== Segment start ==

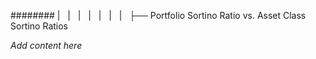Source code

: ######## |   |   |   |   |   |   |   ├── Portfolio Sortino Ratio vs. Asset Class Sortino Ratios

*Add content here*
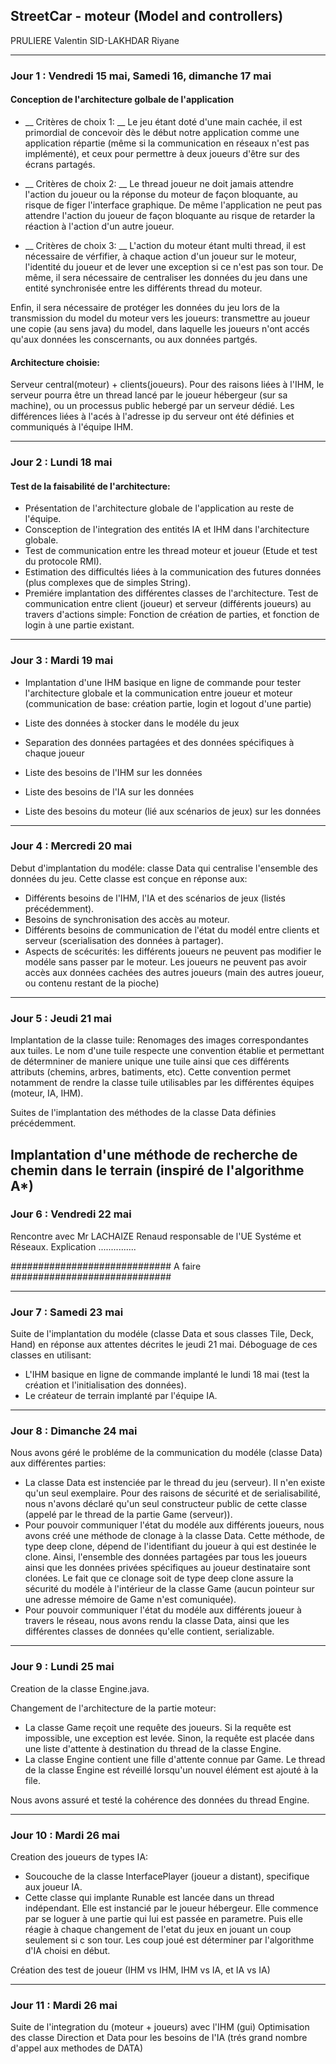 ## StreetCar - moteur (Model and controllers)

PRULIERE Valentin
SID-LAKHDAR Riyane

-------------------

### Jour 1 : Vendredi 15 mai, Samedi 16, dimanche 17 mai

#### Conception de l'architecture golbale de l'application
  * __ Critères de choix 1: __
  Le jeu étant doté d'une main cachée, il est primordial de concevoir dès le début notre application comme une application répartie (même si la communication en réseaux n'est pas implémenté), et ceux pour permettre à deux joueurs d'être sur des écrans partagés.

  * __ Critères de choix 2: __
  Le thread joueur ne doit jamais attendre l'action du joueur ou la réponse du moteur de façon bloquante, au risque de figer l'interface graphique.  De même l'application ne peut pas attendre l'action du joueur de façon bloquante au risque de retarder la réaction à l'action d'un autre joueur.

  * __ Critères de choix 3: __
  L'action du moteur étant multi thread, il est nécessaire de vérfifier, à chaque action d'un joueur sur le moteur, l'identité du joueur et de lever une exception si ce n'est pas son tour.  De même, il sera nécessaire de centraliser les données du jeu dans une entité synchronisée entre les différents thread du moteur.
  
  Enfin, il sera nécessaire de protéger les données du jeu lors de la transmission du model du moteur vers les joueurs: transmettre au joueur une copie (au sens java) du model, dans laquelle les joueurs n'ont accés qu'aux données les conscernants, ou aux données partgés.

#### Architecture choisie:
Serveur	central(moteur)	+ clients(joueurs).
Pour des raisons liées à l'IHM, le serveur pourra être un thread lancé par le joueur hébergeur (sur sa machine), ou un processus public hebergé par un serveur dédié.  Les différences liées à l'acés à l'adresse ip du serveur ont été définies et communiqués à l'équipe IHM.
  

-------------------

### Jour 2 : Lundi 18 mai
#### Test de la faisabilité de l'architecture:
  * Présentation de l'architecture globale de l'application au reste de l'équipe.
  * Consception de l'integration des entités IA et IHM dans l'architecture globale.
  * Test de communication entre les thread moteur et joueur (Etude et test du protocole RMI).
  * Estimation des difficultés liées à la communication des futures données (plus complexes que de simples String).
  * Premiére implantation des différentes classes de l'architecture.  Test de communication entre client (joueur) et serveur (différents joueurs) au travers d'actions simple: Fonction de création de parties, et fonction de login à une partie existant.

-------------------

### Jour 3 : Mardi 19 mai
  * Implantation d'une IHM basique en ligne de commande pour tester l'architecture globale et la communication entre joueur et moteur (communication de base: création partie, login et logout d'une partie)

  * Liste des données à stocker dans le modéle du jeux
  * Separation des données partagées et des données spécifiques à chaque joueur
  * Liste des besoins de l'IHM sur les données
  * Liste des besoins de l'IA sur les données
  * Liste des besoins du moteur (lié aux scénarios de jeux) sur les données

-------------------

### Jour 4 : Mercredi 20 mai
  Debut d'implantation du modéle: classe Data qui centralise l'ensemble des données du jeu.
  Cette classe est conçue en réponse aux:
  * Différents besoins de l'IHM, l'IA et des scénarios de jeux (listés précédemment).
  * Besoins de synchronisation des accès au moteur.
  * Différents besoins de communication de l'état du modél entre clients et serveur (scerialisation des données à partager).
  * Aspects de scécurités: les différents joueurs ne peuvent pas modifier le modéle sans passer par le moteur.  Les joueurs ne peuvent pas avoir accès aux données cachées des autres joueurs (main des autres joueur, ou contenu restant de la pioche)

-------------------

### Jour 5 : Jeudi 21 mai
  Implantation de la classe tuile: Renomages des images correspondantes aux tuiles.  Le nom d'une tuile respecte une convention établie et permettant de détermniner de maniere unique une tuile ainsi que ces différents attributs (chemins, arbres, batiments, etc).   Cette convention permet notamment de rendre la classe tuile utilisables par les différentes équipes (moteur, IA, IHM).  

  Suites de l'implantation des méthodes de la classe Data définies précédemment.

  Implantation d'une méthode de recherche de chemin dans le terrain (inspiré de l'algorithme A*)
-------------------

### Jour 6 : Vendredi 22 mai  

Rencontre avec Mr LACHAIZE Renaud responsable de l'UE Systéme et Réseaux.   Explication ...............

#############################  A faire #############################

-------------------

### Jour 7 : Samedi 23 mai  
  Suite de l'implantation du modéle (classe Data et sous classes Tile, Deck, Hand) en réponse aux attentes décrites le jeudi 21 mai.
  Déboguage de ces classes en utilisant:
  * L'IHM basique en ligne de commande implanté le lundi 18 mai (test la création et l'initialisation des données).
  * Le créateur de terrain implanté par l'équipe IA.

-------------------

### Jour 8 : Dimanche 24 mai

Nous avons géré le probléme de la communication du modéle (classe Data) aux différentes parties:
  * La classe Data est instenciée par le thread du jeu (serveur).  Il n'en existe qu'un seul exemplaire.  Pour des raisons de sécurité et de serialisabilité, nous n'avons déclaré qu'un seul constructeur public de cette classe (appelé par le thread de la partie Game (serveur)).
  * Pour pouvoir communiquer l'état du modéle aux différents joueurs, nous avons créé une méthode de clonage à la classe Data.  Cette méthode, de type deep clone, dépend de l'identifiant du joueur à qui est destinée le clone.  Ainsi, l'ensemble des données partagées par tous les joueurs ainsi que les données privées spécifiques au joueur destinataire sont clonées.   Le fait que ce clonage soit de type deep clone assure la sécurité du modéle à l'intérieur de la classe Game (aucun pointeur sur une adresse mémoire de Game n'est comuniquée).
  * Pour pouvoir communiquer l'état du modéle aux différents joueur à travers le réseau, nous avons rendu la classe Data, ainsi que les différentes classes de données qu'elle contient, serializable.

-------------------

### Jour 9 : Lundi 25 mai
  Creation de la classe Engine.java.

  Changement de l'architecture de la partie moteur:
  * La classe Game reçoit une requête des joueurs.  Si la requête est impossible, une exception est levée.  Sinon, la requête est placée dans une liste d'attente à destination du thread de la classe Engine.
  * La classe Engine contient une fille d'attente connue par Game.  Le thread de la classe Engine est réveillé lorsqu'un nouvel élément est ajouté à la file.

  Nous avons assuré et testé la cohérence des données du thread Engine.

-------------------

### Jour 10 : Mardi 26 mai
Creation des joueurs de types IA:
  - Soucouche de la classe InterfacePlayer (joueur a distant), specifique aux joueur IA.
  - Cette classe qui implante Runable est lancée dans un thread indépendant.  Elle est instancié par le joueur hébergeur.  Elle commence par se loguer à une partie qui lui est passée en parametre.  Puis elle réagie à chaque changement de l'etat du jeux en jouant un coup seulement si c son tour.   Les coup joué est déterminer par l'algorithme d'IA choisi en début.

  Création des test de joueur (IHM vs IHM, IHM vs IA, et IA vs IA)

-------------------

### Jour 11 : Mardi 26 mai

Suite de l'integration du (moteur + joueurs) avec l'IHM (gui)
Optimisation des classe Direction et Data pour les besoins de l'IA (trés grand nombre d'appel aux methodes de DATA)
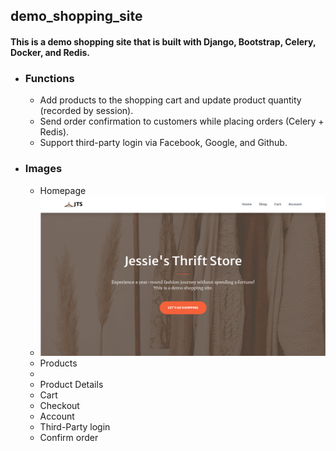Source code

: ## demo_shopping_site
#### This is a demo shopping site that is built with Django, Bootstrap, Celery, Docker, and Redis.
- ### Functions
  - Add products to the shopping cart and update product quantity (recorded by session).
  - Send order confirmation to customers while placing orders (Celery + Redis).
  - Support third-party login via Facebook, Google, and Github.
- ### Images
  - Homepage
  - ![image](https://github.com/yutzuuuuu/demo_shopping_site/blob/main/myshop/shop/static/img/homepage.png)
  - Products
  - 
  - Product Details
  - Cart
  - Checkout
  - Account
  - Third-Party login
  - Confirm order
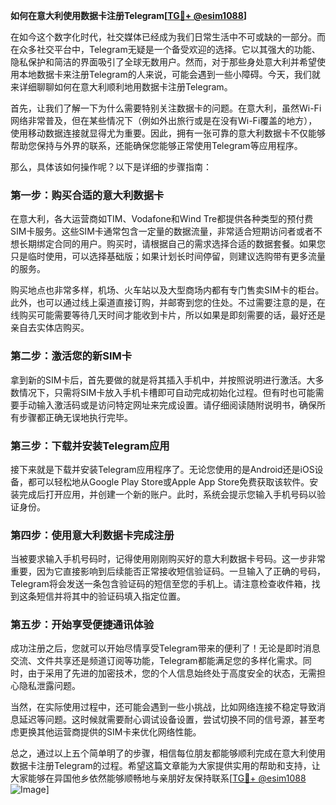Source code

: **如何在意大利使用数据卡注册Telegram[[TG💪+ @esim1088](https://t.me/s/esim1088)]**

在如今这个数字化时代，社交媒体已经成为我们日常生活中不可或缺的一部分。而在众多社交平台中，Telegram无疑是一个备受欢迎的选择。它以其强大的功能、隐私保护和简洁的界面吸引了全球无数用户。然而，对于那些身处意大利并希望使用本地数据卡来注册Telegram的人来说，可能会遇到一些小障碍。今天，我们就来详细聊聊如何在意大利顺利地用数据卡注册Telegram。

首先，让我们了解一下为什么需要特别关注数据卡的问题。在意大利，虽然Wi-Fi网络非常普及，但在某些情况下（例如外出旅行或是在没有Wi-Fi覆盖的地方），使用移动数据连接就显得尤为重要。因此，拥有一张可靠的意大利数据卡不仅能够帮助您保持与外界的联系，还能确保您能够正常使用Telegram等应用程序。

那么，具体该如何操作呢？以下是详细的步骤指南：

### 第一步：购买合适的意大利数据卡

在意大利，各大运营商如TIM、Vodafone和Wind Tre都提供各种类型的预付费SIM卡服务。这些SIM卡通常包含一定量的数据流量，非常适合短期访问者或者不想长期绑定合同的用户。购买时，请根据自己的需求选择合适的数据套餐。如果您只是临时使用，可以选择基础版；如果计划长时间停留，则建议选购带有更多流量的服务。

购买地点也非常多样，机场、火车站以及大型商场内都有专门售卖SIM卡的柜台。此外，也可以通过线上渠道直接订购，并邮寄到您的住处。不过需要注意的是，在线购买可能需要等待几天时间才能收到卡片，所以如果是即刻需要的话，最好还是亲自去实体店购买。

### 第二步：激活您的新SIM卡

拿到新的SIM卡后，首先要做的就是将其插入手机中，并按照说明进行激活。大多数情况下，只需将SIM卡放入手机卡槽即可自动完成初始化过程。但有时也可能需要手动输入激活码或是访问特定网址来完成设置。请仔细阅读随附说明书，确保所有步骤都正确无误地执行完毕。

### 第三步：下载并安装Telegram应用

接下来就是下载并安装Telegram应用程序了。无论您使用的是Android还是iOS设备，都可以轻松地从Google Play Store或Apple App Store免费获取该软件。安装完成后打开应用，并创建一个新的账户。此时，系统会提示您输入手机号码以验证身份。

### 第四步：使用意大利数据卡完成注册

当被要求输入手机号码时，记得使用刚刚购买好的意大利数据卡号码。这一步非常重要，因为它直接影响到后续能否正常接收短信验证码。一旦输入了正确的号码，Telegram将会发送一条包含验证码的短信至您的手机上。请注意检查收件箱，找到这条短信并将其中的验证码填入指定位置。

### 第五步：开始享受便捷通讯体验

成功注册之后，您就可以开始尽情享受Telegram带来的便利了！无论是即时消息交流、文件共享还是频道订阅等功能，Telegram都能满足您的多样化需求。同时，由于采用了先进的加密技术，您的个人信息始终处于高度安全的状态，无需担心隐私泄露问题。

当然，在实际使用过程中，还可能会遇到一些小挑战，比如网络连接不稳定导致消息延迟等问题。这时候就需要耐心调试设备设置，尝试切换不同的信号源，甚至考虑更换其他运营商提供的SIM卡来优化网络性能。

总之，通过以上五个简单明了的步骤，相信每位朋友都能够顺利完成在意大利使用数据卡注册Telegram的过程。希望这篇文章能为大家提供实用的帮助和支持，让大家能够在异国他乡依然能够顺畅地与亲朋好友保持联系[[TG💪+ @esim1088](https://t.me/s/esim1088) ![Image](https://i.postimg.cc/4NQfJmqS/Snipaste-2025-05-13-00-14-12.png)]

== Segment end ==

- **Request**:
Your output is the lines from the top of the entries through the line containing "Le jeu étant", exactly as they stand. No pictures belong in it.

- **Answer box**:
Source code

: ######## |   |   |   |   |   |   |   ├── Portfolio Sortino Ratio vs. Asset Class Sortino Ratios

*Add content here*
 ## StreetCar - moteur (Model and controllers)

PRULIERE Valentin
SID-LAKHDAR Riyane

-------------------

### Jour 1 : Vendredi 15 mai, Samedi 16, dimanche 17 mai

#### Conception de l'architecture golbale de l'application
  * __ Critères de choix 1: __
  Le jeu étant doté d'une main cachée, il est primordial de concevoir dès le début notre application comme une application répartie (même si la communication en réseaux n'est pas implémenté), et ceux pour permettre à deux joueurs d'être sur des écrans partagés.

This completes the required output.